_Task description_
Return the data verbatim, beginning with its first line and continuing through the line containing "paslaugos ir produktai", with that line included.

[Stored items]
►

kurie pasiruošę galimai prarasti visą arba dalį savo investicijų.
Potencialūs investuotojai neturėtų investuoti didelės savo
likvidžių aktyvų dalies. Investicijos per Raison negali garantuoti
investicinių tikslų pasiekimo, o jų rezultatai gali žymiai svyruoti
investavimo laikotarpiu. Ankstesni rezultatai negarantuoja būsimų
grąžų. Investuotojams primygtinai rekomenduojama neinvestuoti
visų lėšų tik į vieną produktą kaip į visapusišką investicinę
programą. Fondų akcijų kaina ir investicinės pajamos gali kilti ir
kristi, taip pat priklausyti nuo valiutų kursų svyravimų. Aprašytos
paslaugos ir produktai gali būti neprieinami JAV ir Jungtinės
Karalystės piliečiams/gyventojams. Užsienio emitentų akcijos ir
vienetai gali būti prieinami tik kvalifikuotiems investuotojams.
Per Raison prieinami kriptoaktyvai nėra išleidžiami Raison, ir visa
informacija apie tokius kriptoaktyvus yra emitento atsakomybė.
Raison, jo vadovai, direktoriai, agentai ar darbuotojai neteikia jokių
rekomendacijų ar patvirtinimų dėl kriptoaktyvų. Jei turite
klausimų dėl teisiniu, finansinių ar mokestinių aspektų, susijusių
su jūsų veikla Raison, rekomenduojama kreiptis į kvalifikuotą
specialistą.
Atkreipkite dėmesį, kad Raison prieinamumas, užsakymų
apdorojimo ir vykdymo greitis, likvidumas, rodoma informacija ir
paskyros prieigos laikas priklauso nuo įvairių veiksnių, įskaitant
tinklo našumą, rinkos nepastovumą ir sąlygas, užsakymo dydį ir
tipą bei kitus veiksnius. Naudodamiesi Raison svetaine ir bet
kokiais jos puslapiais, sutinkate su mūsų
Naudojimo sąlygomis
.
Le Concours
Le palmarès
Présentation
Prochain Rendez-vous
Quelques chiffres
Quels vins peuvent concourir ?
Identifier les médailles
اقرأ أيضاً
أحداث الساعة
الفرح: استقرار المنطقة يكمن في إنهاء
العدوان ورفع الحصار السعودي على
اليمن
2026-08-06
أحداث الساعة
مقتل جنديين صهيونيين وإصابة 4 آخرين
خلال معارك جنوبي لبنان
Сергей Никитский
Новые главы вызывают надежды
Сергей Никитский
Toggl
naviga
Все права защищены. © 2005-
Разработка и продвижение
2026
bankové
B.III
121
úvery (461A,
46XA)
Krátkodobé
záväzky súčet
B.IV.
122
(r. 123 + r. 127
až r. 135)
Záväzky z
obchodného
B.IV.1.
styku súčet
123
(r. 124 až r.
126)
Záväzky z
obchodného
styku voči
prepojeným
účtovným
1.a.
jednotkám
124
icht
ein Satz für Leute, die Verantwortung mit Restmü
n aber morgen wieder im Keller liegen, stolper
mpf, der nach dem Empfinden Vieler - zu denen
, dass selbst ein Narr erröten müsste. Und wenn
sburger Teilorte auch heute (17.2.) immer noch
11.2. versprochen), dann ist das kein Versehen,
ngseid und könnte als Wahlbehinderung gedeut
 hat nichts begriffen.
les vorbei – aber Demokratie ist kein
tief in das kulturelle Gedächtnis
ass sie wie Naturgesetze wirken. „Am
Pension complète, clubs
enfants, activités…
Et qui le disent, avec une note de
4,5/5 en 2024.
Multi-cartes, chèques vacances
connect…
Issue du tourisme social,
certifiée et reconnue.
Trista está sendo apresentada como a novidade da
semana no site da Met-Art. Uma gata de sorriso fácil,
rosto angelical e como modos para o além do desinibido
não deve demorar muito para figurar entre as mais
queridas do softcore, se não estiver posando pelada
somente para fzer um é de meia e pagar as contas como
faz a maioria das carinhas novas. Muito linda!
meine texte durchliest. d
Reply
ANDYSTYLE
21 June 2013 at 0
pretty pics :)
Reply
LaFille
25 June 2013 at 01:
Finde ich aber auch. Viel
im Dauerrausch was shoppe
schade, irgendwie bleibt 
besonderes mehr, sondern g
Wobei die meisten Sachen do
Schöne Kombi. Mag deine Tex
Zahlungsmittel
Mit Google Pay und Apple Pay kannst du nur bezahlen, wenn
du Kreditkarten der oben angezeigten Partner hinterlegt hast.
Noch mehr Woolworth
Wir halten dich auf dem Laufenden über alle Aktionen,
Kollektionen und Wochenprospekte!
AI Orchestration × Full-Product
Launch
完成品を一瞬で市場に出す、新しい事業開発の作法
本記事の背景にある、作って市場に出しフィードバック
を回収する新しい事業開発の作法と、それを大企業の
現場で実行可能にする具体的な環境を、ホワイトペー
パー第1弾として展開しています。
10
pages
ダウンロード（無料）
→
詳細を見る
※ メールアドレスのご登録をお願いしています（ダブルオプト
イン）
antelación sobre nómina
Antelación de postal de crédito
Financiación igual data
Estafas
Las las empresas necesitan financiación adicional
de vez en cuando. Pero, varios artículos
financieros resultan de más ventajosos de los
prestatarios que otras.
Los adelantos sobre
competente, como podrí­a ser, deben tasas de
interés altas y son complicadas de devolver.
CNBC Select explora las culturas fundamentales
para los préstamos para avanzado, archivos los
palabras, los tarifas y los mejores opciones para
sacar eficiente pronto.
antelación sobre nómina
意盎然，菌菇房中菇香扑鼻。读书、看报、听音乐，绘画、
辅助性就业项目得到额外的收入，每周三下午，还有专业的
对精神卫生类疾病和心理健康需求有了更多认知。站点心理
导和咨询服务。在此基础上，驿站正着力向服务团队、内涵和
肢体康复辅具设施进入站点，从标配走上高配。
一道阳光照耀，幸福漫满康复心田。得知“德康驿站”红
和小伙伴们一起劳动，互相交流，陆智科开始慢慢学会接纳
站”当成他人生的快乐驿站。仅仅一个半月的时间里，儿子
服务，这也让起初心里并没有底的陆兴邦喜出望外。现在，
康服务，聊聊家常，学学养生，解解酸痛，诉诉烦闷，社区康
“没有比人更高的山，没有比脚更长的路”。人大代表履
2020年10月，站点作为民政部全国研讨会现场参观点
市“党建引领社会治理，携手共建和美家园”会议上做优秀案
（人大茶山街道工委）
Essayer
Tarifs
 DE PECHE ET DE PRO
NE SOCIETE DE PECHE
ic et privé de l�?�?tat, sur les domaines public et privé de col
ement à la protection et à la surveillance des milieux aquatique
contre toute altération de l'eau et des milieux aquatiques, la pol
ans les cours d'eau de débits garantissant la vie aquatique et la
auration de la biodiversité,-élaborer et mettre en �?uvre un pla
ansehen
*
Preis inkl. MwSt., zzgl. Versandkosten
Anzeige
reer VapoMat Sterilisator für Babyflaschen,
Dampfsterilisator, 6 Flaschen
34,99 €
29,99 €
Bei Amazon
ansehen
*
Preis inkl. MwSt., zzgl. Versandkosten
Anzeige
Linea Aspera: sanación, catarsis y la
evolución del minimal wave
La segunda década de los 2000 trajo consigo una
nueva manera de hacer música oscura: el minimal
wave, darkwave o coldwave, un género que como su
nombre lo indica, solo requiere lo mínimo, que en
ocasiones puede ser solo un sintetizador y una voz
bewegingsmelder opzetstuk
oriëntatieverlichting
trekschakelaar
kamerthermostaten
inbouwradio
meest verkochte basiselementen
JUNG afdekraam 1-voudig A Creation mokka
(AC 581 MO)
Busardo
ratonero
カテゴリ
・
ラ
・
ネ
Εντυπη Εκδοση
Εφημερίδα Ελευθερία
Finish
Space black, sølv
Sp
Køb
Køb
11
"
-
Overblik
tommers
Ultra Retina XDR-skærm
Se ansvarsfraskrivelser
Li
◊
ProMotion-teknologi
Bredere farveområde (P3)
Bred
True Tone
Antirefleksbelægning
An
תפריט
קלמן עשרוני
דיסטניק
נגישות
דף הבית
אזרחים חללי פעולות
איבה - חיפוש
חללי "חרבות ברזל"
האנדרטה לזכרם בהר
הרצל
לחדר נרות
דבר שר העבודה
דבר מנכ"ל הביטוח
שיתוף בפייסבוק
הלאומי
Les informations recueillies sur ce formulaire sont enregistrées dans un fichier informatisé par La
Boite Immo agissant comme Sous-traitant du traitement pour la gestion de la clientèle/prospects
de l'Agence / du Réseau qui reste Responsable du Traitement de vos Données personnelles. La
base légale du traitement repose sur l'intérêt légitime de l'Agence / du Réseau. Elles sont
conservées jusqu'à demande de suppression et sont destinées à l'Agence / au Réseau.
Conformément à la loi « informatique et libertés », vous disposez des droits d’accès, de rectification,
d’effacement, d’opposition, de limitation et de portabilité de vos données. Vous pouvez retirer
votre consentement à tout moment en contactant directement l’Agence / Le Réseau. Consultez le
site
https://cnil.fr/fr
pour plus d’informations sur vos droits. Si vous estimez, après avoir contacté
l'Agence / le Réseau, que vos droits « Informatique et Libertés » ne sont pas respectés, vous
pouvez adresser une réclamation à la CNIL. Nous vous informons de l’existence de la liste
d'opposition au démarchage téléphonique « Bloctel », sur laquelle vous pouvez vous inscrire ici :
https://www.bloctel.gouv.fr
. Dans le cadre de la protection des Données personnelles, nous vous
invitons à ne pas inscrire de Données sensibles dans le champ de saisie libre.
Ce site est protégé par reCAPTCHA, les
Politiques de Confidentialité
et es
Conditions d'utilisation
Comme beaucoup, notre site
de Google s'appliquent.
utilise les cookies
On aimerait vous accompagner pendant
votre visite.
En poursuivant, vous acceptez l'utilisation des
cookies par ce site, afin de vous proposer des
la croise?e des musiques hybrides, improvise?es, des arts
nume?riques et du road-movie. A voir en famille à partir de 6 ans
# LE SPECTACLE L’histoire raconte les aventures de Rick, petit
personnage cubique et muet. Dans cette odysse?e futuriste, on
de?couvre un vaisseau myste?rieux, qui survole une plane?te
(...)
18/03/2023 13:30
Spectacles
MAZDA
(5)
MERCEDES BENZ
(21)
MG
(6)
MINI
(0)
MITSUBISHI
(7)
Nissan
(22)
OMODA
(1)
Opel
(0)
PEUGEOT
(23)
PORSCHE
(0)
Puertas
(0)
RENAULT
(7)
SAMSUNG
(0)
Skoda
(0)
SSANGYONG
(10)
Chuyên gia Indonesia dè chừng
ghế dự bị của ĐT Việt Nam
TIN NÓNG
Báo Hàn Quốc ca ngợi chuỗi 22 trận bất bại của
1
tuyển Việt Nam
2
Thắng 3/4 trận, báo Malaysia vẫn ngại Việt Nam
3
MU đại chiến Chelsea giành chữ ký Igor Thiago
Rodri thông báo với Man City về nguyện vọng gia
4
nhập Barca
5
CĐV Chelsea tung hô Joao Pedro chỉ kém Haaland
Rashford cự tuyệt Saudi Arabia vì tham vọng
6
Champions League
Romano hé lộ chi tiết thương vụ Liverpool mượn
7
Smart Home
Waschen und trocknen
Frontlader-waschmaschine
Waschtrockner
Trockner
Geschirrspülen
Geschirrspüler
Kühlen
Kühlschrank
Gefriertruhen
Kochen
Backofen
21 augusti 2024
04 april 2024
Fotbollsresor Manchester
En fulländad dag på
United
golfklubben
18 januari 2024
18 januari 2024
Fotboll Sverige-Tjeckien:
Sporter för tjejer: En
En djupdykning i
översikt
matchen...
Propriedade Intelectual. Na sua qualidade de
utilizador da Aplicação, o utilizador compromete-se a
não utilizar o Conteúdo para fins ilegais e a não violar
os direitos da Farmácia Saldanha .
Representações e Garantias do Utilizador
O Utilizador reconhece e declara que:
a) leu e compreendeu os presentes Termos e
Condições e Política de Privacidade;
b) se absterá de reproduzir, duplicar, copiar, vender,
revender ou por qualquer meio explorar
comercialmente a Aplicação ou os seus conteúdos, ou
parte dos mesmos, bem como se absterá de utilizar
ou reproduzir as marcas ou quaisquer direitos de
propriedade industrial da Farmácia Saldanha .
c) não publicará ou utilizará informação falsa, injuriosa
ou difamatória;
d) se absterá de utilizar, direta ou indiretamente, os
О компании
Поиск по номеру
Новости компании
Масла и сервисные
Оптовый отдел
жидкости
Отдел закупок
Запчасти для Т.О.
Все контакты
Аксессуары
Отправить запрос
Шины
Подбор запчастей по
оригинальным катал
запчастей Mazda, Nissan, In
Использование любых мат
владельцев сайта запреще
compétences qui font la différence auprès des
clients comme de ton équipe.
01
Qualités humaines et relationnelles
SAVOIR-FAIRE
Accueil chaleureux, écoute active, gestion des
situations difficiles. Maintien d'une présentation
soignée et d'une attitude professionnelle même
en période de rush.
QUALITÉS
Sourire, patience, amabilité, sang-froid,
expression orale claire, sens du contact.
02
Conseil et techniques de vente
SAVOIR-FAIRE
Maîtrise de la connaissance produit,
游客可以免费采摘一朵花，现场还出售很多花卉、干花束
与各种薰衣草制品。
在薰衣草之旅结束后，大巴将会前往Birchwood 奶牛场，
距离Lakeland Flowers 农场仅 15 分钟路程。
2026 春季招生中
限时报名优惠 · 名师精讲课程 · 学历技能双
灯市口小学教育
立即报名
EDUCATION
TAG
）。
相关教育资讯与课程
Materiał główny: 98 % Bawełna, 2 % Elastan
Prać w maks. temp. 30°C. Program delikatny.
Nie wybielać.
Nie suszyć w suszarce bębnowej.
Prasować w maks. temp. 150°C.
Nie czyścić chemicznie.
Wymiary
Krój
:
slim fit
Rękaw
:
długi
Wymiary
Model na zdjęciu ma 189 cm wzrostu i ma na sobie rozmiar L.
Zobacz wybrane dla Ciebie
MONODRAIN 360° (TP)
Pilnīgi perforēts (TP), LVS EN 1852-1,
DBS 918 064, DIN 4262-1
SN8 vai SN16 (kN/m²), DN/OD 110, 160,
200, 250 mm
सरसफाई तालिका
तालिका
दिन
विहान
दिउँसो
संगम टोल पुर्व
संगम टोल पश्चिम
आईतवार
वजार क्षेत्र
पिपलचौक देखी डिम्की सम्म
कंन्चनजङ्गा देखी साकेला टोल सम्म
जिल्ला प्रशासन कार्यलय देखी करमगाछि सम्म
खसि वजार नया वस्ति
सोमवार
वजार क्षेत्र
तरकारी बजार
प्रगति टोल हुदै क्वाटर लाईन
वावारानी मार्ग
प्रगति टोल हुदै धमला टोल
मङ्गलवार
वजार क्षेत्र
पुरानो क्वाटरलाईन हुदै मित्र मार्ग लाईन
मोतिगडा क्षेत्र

◄

_Output for this task_
kurie pasiruošę galimai prarasti visą arba dalį savo investicijų.
Potencialūs investuotojai neturėtų investuoti didelės savo
likvidžių aktyvų dalies. Investicijos per Raison negali garantuoti
investicinių tikslų pasiekimo, o jų rezultatai gali žymiai svyruoti
investavimo laikotarpiu. Ankstesni rezultatai negarantuoja būsimų
grąžų. Investuotojams primygtinai rekomenduojama neinvestuoti
visų lėšų tik į vieną produktą kaip į visapusišką investicinę
programą. Fondų akcijų kaina ir investicinės pajamos gali kilti ir
kristi, taip pat priklausyti nuo valiutų kursų svyravimų. Aprašytos
paslaugos ir produktai gali būti neprieinami JAV ir Jungtinės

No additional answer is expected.